The temporal muscle also known as temporalis muscle is a broad, fan-shaped muscle on each side of the head that fills the temporal fossa, superior to the zygomatic arch, inserting into the coronoid process of the mandible.4) This structure, which is familiar to neurosurgeons, is often manipulated during common frontotemporoparietal approaches. Significant effort is made not to damage this muscle to avoid temporomandibular disorder, which could results in pain, masticatory dysfunction, and cosmetic deformity.1319) However, bleeding, contused, swollen muscle, and associated hematoma can cause suboptimal decompression,18) especially in patients with craniofacial injury and temporal base contusion.

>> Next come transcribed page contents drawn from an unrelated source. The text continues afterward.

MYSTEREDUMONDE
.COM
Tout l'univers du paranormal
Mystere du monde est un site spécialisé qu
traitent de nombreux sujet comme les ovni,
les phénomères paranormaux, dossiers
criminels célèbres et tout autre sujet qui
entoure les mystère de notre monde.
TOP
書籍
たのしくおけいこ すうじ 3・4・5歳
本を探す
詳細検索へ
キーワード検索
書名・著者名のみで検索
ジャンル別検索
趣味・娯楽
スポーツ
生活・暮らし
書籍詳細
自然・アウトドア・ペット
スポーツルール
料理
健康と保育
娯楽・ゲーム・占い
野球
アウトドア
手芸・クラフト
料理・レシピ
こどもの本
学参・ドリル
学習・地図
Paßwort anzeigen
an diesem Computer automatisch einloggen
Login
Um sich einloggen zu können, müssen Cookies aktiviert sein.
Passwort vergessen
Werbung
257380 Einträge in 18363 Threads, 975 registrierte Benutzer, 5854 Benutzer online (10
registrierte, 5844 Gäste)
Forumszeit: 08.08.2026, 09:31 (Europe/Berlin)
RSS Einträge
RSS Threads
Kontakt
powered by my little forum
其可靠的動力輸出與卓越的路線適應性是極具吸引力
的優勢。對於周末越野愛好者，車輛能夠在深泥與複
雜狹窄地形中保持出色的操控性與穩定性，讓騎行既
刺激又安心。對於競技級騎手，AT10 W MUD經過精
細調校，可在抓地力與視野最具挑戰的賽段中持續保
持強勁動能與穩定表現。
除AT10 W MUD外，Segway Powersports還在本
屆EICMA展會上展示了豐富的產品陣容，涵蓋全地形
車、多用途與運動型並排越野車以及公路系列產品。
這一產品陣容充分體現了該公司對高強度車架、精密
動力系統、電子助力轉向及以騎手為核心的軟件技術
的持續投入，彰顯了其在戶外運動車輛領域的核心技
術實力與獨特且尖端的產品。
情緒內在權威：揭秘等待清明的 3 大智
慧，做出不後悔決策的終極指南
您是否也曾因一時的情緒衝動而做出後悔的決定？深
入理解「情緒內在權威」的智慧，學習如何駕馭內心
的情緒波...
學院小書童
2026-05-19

In the current study, we explored the possibility of resection of temporal muscle and fascia as a relatively easy, time- and cost-efficient additive technical modification in DC aiming for maximal reduction of increased ICP. In our study, volumetric analysis showed a statistically significant increase in extracranial herniation, reflecting a decrease in ICP.
No statistically significant difference in functional outcome was observed between the two groups in this study, possibly due to small sample size and thus leading to categorization into only two outcome groups in statistical analysis using chi-square test. Further randomized prospective studies with larger sample size are required to assess prognostic benefit with this operative technique.
A major concerns in this procedure is its sequalae, functional and cosmetic abnormalities. Temporal muscle is the most powerful muscle of the temporomandibular joints, functioning in elevation of the mandible. Park et al.15), who examined a similar technique in patients with hemispheric infarction reported no difference in pain and mouth opening. Some decrease in maximal bite force was observed on the affected side, however the chewing function itself was well preserved. The grinding phase of the closure stroke only require one-third of the maximal bite force and the masseter and medial pterygoid muscle could sufficiently compensate.6)
Cosmetic deformity, after temporalis muscle resection could be another major concern in this surgical technique. However, various implants including high density polyethylene implants, polymer bone cement, titanium mesh, or even three-dimensional reconstructed materials are widely available and have shown feasible cosmetic results.351416) In our facility, cranioplasty was routinely performed 1 to 3 months after craniectomy with autogenous bone graft and manually manipulated titanium mesh plate augmentation. Most patients showed minimal cosmetic impairment.
Limitation of current study were that this was relatively small, retrospective study based on chart reviews and subjective surveys, inherently biased. Even though the study revealed increasing volume of extracranial herniation with the technique, but lacks direct measurement of ICP. Further investigations with large, randomized study design with pre- and post-operative measurement of ICP, cerebral blood flow, objective measurements of masticatory function and analysis of various reconstructive methods are required for validation of efficacy and safety of this technique.
In our study, we suggest addition of the resection of temporalis muscle and fascia in DC especially when maximum decompression required for TBI patients. Although there was no difference in functional outcome in both groups, the procedure appears to show a meaningful increase in extracranial herniation volume with minimal masticatory and cosmetic impairment.